Um cara de mau...um coração de mendigo.
Diziam que era irmão do Zé Frango, mas não sei ao certo, pois eram tipos tão diferentes e em tudo!
A meninada o apelidara Boi da Chácara!
Seu modo de ser era engraçado!
Andava sempre com um “mulato” (um pedaço de pau) debaixo do braço e as crianças tinham grande medo dele.
Se se olhava pra gente, franzia a testa, fechava a fisionomia, como um “pirata da cara de mau”, levantava a arma (o mulato) como a dizer-nos:
Não me amole, se não apanha!
No mesmo instante em que a fisionomia era austera, de homem bravo, transformava-a num sorriso forçado, de débil mental mesmo...

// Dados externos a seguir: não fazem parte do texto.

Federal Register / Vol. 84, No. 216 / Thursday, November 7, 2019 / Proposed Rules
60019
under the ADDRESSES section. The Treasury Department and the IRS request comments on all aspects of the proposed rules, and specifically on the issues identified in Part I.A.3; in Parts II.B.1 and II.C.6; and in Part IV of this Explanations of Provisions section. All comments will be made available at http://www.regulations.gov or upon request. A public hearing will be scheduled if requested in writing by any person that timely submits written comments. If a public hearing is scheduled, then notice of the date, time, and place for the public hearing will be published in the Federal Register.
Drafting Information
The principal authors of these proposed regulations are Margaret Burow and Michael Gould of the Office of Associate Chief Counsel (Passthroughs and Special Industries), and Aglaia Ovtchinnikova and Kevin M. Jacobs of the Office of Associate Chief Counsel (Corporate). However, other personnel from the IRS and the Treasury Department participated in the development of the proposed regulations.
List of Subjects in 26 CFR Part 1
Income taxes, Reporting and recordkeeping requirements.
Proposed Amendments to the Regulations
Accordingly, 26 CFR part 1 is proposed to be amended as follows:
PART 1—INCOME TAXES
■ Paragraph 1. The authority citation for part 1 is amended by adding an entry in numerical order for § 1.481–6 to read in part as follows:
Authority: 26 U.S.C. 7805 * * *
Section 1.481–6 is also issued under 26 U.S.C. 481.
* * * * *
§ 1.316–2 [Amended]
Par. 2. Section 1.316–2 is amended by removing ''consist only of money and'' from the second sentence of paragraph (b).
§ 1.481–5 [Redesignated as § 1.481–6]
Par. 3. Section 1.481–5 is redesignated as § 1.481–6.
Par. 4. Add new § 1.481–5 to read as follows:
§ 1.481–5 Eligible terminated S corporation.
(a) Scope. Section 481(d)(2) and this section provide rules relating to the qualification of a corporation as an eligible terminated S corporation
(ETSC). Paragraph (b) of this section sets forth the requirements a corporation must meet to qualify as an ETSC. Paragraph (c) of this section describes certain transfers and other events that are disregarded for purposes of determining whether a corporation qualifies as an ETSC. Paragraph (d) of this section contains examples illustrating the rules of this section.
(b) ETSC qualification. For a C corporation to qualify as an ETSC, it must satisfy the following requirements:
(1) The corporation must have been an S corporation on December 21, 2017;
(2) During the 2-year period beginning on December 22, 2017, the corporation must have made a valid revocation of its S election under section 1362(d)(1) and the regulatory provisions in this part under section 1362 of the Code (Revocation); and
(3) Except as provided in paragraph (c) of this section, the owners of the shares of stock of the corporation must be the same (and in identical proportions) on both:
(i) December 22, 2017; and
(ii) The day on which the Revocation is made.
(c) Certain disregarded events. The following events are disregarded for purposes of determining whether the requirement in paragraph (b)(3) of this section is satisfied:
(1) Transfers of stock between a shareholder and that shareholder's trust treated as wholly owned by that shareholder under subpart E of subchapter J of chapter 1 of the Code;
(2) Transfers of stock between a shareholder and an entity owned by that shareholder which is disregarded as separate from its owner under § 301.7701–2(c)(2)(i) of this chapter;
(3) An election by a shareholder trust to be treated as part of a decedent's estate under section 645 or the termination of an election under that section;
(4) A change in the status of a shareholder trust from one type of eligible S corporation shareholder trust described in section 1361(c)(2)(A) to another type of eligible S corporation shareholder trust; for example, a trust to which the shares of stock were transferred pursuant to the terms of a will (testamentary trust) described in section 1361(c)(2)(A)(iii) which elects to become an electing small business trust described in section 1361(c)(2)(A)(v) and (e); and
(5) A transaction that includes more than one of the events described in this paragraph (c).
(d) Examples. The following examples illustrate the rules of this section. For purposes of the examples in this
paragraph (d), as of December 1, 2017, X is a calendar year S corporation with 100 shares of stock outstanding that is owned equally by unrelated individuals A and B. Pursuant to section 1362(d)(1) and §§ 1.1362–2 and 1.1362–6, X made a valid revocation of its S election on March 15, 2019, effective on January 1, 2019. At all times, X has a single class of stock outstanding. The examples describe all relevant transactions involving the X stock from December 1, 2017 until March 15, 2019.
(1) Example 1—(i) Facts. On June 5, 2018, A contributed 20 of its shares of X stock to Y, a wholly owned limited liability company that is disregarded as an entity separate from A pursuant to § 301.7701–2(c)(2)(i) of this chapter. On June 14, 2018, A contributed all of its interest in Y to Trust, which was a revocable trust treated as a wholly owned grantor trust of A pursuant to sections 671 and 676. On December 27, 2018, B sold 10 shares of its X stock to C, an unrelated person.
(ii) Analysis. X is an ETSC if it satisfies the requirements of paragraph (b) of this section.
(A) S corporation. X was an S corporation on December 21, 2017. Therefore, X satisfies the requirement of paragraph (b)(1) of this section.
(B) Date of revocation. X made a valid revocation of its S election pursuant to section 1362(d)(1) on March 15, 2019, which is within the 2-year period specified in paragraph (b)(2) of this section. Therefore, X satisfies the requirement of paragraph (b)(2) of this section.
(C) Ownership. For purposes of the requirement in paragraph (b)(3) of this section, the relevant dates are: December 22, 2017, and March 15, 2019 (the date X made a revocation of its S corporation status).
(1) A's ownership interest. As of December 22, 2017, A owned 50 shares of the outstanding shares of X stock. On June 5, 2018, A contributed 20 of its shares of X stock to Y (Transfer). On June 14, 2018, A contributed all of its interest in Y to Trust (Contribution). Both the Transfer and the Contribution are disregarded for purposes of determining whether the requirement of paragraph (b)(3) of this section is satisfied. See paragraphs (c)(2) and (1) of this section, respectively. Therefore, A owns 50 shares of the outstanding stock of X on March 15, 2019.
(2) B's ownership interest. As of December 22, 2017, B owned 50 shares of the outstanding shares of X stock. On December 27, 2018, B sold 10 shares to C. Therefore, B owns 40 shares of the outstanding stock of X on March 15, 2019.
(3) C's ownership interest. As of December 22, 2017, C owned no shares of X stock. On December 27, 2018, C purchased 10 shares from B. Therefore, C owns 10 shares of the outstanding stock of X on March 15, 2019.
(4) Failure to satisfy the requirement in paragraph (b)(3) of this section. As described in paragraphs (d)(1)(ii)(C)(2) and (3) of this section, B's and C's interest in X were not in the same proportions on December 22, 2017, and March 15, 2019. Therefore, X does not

Bebia demais e era gordo, ostentando sempre o barrigão, com a camisa aberta.
Gostava de dormir no coreto, nos passeios da cidade.
Por ocasião das férias escolares, época em que aqui se reuniam os rapazes que moravam fora para estudar, Ramiro não largava a “patota” dos escolares: Tito do João Moreira, Luiz Flávio da Sanela, Célio Márcio, Geraldinho da Lulu, etc.
Estava sempre ao lado deles e lá pelas tantas da madrugada, com uns golinhos de pinga e cerveja no “coco” Ramiro soltava o seu grito que era um lamento, um gemido, pelas ruas desertas de nossa Rio Doce:
“Ô Luizinho da Sanela! Ô Luizinho da Sanela!”
E isto ia falando, falando sem parar.
Nesta hora tudo era silêncio. Somente se escutava o relógio da matriz que vigiava o casario, as ruas despovoadas.
Quanta saudade de você, Ramiro, que atemorizou nossa meninice, que vagou pelas nossas ruas, que se fez amigo de meus amigos, de meus irmãos, de meus conterrâneos... Você, Ramiro, que fez parte de nossa infância, de nossa mocidade.
Na sua filosofia de vida simples, de mendigo, tinha um pouco de turista, de nômade...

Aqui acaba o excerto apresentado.